ASSIGNMENT – The data below should be repeated exactly and in full.

Collected data –
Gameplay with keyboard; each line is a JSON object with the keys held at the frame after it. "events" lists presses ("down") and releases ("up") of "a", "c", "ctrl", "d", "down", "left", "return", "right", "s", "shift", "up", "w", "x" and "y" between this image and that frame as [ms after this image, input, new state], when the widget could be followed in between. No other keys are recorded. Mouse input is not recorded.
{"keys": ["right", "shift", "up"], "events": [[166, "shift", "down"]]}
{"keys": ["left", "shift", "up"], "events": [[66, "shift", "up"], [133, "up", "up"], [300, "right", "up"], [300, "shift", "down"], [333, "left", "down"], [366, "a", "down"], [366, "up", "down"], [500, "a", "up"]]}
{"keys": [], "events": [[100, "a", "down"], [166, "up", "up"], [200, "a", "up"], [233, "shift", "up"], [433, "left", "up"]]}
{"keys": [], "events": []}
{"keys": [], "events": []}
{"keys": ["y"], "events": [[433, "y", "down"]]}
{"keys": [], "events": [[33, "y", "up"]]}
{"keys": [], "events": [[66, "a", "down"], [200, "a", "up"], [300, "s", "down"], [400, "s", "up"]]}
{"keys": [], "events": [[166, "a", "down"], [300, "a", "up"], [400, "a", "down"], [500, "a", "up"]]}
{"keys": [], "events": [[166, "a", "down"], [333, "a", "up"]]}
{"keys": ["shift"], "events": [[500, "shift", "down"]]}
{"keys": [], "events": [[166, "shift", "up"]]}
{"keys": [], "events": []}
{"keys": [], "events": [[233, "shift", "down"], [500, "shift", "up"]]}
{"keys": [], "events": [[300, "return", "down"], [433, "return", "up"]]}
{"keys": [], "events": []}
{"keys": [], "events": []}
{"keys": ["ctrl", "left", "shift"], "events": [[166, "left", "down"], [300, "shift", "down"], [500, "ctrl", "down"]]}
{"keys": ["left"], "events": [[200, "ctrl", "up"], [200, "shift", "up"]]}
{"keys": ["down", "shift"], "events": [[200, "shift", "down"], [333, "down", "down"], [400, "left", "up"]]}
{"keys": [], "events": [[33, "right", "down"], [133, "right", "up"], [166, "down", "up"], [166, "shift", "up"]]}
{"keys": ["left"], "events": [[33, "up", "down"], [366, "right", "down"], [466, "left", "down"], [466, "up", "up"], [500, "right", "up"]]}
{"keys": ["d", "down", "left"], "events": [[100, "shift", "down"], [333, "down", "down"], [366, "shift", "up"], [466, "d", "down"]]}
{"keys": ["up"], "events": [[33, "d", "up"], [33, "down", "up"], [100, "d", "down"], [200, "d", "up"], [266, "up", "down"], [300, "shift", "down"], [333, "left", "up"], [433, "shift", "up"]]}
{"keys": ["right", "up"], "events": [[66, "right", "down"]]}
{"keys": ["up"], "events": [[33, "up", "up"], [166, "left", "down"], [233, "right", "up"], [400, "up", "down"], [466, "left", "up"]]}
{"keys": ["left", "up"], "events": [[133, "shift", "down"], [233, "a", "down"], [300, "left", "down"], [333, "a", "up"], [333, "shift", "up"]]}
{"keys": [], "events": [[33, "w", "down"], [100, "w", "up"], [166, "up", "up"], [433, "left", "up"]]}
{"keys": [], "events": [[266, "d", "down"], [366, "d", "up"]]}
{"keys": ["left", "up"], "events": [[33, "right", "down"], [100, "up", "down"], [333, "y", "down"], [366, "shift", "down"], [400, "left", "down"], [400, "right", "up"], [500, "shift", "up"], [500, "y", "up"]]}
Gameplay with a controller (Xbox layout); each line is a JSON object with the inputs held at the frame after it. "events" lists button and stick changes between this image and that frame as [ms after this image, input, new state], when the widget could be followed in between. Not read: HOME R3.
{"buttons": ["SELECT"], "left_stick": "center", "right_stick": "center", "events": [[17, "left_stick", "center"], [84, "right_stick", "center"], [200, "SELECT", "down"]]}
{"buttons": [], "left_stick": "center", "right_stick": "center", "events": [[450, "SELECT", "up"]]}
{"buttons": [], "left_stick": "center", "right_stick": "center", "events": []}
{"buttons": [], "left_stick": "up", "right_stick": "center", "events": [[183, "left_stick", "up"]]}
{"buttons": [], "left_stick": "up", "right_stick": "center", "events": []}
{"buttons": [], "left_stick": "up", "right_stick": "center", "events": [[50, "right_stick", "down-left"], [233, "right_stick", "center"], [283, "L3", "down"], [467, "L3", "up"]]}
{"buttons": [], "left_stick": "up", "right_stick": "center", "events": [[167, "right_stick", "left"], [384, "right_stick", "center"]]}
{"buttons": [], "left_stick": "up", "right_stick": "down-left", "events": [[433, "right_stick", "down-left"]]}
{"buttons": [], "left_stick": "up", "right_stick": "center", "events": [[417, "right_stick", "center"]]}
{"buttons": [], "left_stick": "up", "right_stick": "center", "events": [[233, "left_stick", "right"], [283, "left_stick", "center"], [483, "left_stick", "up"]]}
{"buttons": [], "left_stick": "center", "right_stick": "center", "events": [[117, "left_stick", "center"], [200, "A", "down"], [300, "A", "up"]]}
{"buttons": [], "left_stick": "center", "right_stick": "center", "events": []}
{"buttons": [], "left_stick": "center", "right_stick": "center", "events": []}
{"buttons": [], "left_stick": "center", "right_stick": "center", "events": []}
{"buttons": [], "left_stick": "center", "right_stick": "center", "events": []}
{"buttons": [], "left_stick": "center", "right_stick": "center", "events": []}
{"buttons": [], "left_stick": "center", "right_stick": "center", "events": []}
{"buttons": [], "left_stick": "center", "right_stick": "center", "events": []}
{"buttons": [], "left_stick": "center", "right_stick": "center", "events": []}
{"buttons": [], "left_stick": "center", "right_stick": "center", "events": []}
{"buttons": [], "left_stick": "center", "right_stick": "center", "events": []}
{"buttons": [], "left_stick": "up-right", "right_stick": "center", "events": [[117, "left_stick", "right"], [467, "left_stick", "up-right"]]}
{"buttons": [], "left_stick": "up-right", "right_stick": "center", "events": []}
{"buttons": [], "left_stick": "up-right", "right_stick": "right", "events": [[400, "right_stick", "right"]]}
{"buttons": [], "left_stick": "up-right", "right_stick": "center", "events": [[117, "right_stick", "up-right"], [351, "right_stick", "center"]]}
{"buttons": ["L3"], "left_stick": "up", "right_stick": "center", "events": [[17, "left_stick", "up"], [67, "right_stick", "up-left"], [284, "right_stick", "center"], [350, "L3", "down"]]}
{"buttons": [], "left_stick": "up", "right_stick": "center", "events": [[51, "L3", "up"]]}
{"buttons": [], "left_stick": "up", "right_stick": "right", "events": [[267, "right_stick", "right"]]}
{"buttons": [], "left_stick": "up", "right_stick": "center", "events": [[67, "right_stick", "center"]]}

EXERCISE SOLUTION –
Gameplay with keyboard; each line is a JSON object with the keys held at the frame after it. "events" lists presses ("down") and releases ("up") of "a", "c", "ctrl", "d", "down", "left", "return", "right", "s", "shift", "up", "w", "x" and "y" between this image and that frame as [ms after this image, input, new state], when the widget could be followed in between. No other keys are recorded. Mouse input is not recorded.
{"keys": ["right", "shift", "up"], "events": [[166, "shift", "down"]]}
{"keys": ["left", "shift", "up"], "events": [[66, "shift", "up"], [133, "up", "up"], [300, "right", "up"], [300, "shift", "down"], [333, "left", "down"], [366, "a", "down"], [366, "up", "down"], [500, "a", "up"]]}
{"keys": [], "events": [[100, "a", "down"], [166, "up", "up"], [200, "a", "up"], [233, "shift", "up"], [433, "left", "up"]]}
{"keys": [], "events": []}
{"keys": [], "events": []}
{"keys": ["y"], "events": [[433, "y", "down"]]}
{"keys": [], "events": [[33, "y", "up"]]}
{"keys": [], "events": [[66, "a", "down"], [200, "a", "up"], [300, "s", "down"], [400, "s", "up"]]}
{"keys": [], "events": [[166, "a", "down"], [300, "a", "up"], [400, "a", "down"], [500, "a", "up"]]}
{"keys": [], "events": [[166, "a", "down"], [333, "a", "up"]]}
{"keys": ["shift"], "events": [[500, "shift", "down"]]}
{"keys": [], "events": [[166, "shift", "up"]]}
{"keys": [], "events": []}
{"keys": [], "events": [[233, "shift", "down"], [500, "shift", "up"]]}
{"keys": [], "events": [[300, "return", "down"], [433, "return", "up"]]}
{"keys": [], "events": []}
{"keys": [], "events": []}
{"keys": ["ctrl", "left", "shift"], "events": [[166, "left", "down"], [300, "shift", "down"], [500, "ctrl", "down"]]}
{"keys": ["left"], "events": [[200, "ctrl", "up"], [200, "shift", "up"]]}
{"keys": ["down", "shift"], "events": [[200, "shift", "down"], [333, "down", "down"], [400, "left", "up"]]}
{"keys": [], "events": [[33, "right", "down"], [133, "right", "up"], [166, "down", "up"], [166, "shift", "up"]]}
{"keys": ["left"], "events": [[33, "up", "down"], [366, "right", "down"], [466, "left", "down"], [466, "up", "up"], [500, "right", "up"]]}
{"keys": ["d", "down", "left"], "events": [[100, "shift", "down"], [333, "down", "down"], [366, "shift", "up"], [466, "d", "down"]]}
{"keys": ["up"], "events": [[33, "d", "up"], [33, "down", "up"], [100, "d", "down"], [200, "d", "up"], [266, "up", "down"], [300, "shift", "down"], [333, "left", "up"], [433, "shift", "up"]]}
{"keys": ["right", "up"], "events": [[66, "right", "down"]]}
{"keys": ["up"], "events": [[33, "up", "up"], [166, "left", "down"], [233, "right", "up"], [400, "up", "down"], [466, "left", "up"]]}
{"keys": ["left", "up"], "events": [[133, "shift", "down"], [233, "a", "down"], [300, "left", "down"], [333, "a", "up"], [333, "shift", "up"]]}
{"keys": [], "events": [[33, "w", "down"], [100, "w", "up"], [166, "up", "up"], [433, "left", "up"]]}
{"keys": [], "events": [[266, "d", "down"], [366, "d", "up"]]}
{"keys": ["left", "up"], "events": [[33, "right", "down"], [100, "up", "down"], [333, "y", "down"], [366, "shift", "down"], [400, "left", "down"], [400, "right", "up"], [500, "shift", "up"], [500, "y", "up"]]}
Gameplay with a controller (Xbox layout); each line is a JSON object with the inputs held at the frame after it. "events" lists button and stick changes between this image and that frame as [ms after this image, input, new state], when the widget could be followed in between. Not read: HOME R3.
{"buttons": ["SELECT"], "left_stick": "center", "right_stick": "center", "events": [[17, "left_stick", "center"], [84, "right_stick", "center"], [200, "SELECT", "down"]]}
{"buttons": [], "left_stick": "center", "right_stick": "center", "events": [[450, "SELECT", "up"]]}
{"buttons": [], "left_stick": "center", "right_stick": "center", "events": []}
{"buttons": [], "left_stick": "up", "right_stick": "center", "events": [[183, "left_stick", "up"]]}
{"buttons": [], "left_stick": "up", "right_stick": "center", "events": []}
{"buttons": [], "left_stick": "up", "right_stick": "center", "events": [[50, "right_stick", "down-left"], [233, "right_stick", "center"], [283, "L3", "down"], [467, "L3", "up"]]}
{"buttons": [], "left_stick": "up", "right_stick": "center", "events": [[167, "right_stick", "left"], [384, "right_stick", "center"]]}
{"buttons": [], "left_stick": "up", "right_stick": "down-left", "events": [[433, "right_stick", "down-left"]]}
{"buttons": [], "left_stick": "up", "right_stick": "center", "events": [[417, "right_stick", "center"]]}
{"buttons": [], "left_stick": "up", "right_stick": "center", "events": [[233, "left_stick", "right"], [283, "left_stick", "center"], [483, "left_stick", "up"]]}
{"buttons": [], "left_stick": "center", "right_stick": "center", "events": [[117, "left_stick", "center"], [200, "A", "down"], [300, "A", "up"]]}
{"buttons": [], "left_stick": "center", "right_stick": "center", "events": []}
{"buttons": [], "left_stick": "center", "right_stick": "center", "events": []}
{"buttons": [], "left_stick": "center", "right_stick": "center", "events": []}
{"buttons": [], "left_stick": "center", "right_stick": "center", "events": []}
{"buttons": [], "left_stick": "center", "right_stick": "center", "events": []}
{"buttons": [], "left_stick": "center", "right_stick": "center", "events": []}
{"buttons": [], "left_stick": "center", "right_stick": "center", "events": []}
{"buttons": [], "left_stick": "center", "right_stick": "center", "events": []}
{"buttons": [], "left_stick": "center", "right_stick": "center", "events": []}
{"buttons": [], "left_stick": "center", "right_stick": "center", "events": []}
{"buttons": [], "left_stick": "up-right", "right_stick": "center", "events": [[117, "left_stick", "right"], [467, "left_stick", "up-right"]]}
{"buttons": [], "left_stick": "up-right", "right_stick": "center", "events": []}
{"buttons": [], "left_stick": "up-right", "right_stick": "right", "events": [[400, "right_stick", "right"]]}
{"buttons": [], "left_stick": "up-right", "right_stick": "center", "events": [[117, "right_stick", "up-right"], [351, "right_stick", "center"]]}
{"buttons": ["L3"], "left_stick": "up", "right_stick": "center", "events": [[17, "left_stick", "up"], [67, "right_stick", "up-left"], [284, "right_stick", "center"], [350, "L3", "down"]]}
{"buttons": [], "left_stick": "up", "right_stick": "center", "events": [[51, "L3", "up"]]}
{"buttons": [], "left_stick": "up", "right_stick": "right", "events": [[267, "right_stick", "right"]]}
{"buttons": [], "left_stick": "up", "right_stick": "center", "events": [[67, "right_stick", "center"]]}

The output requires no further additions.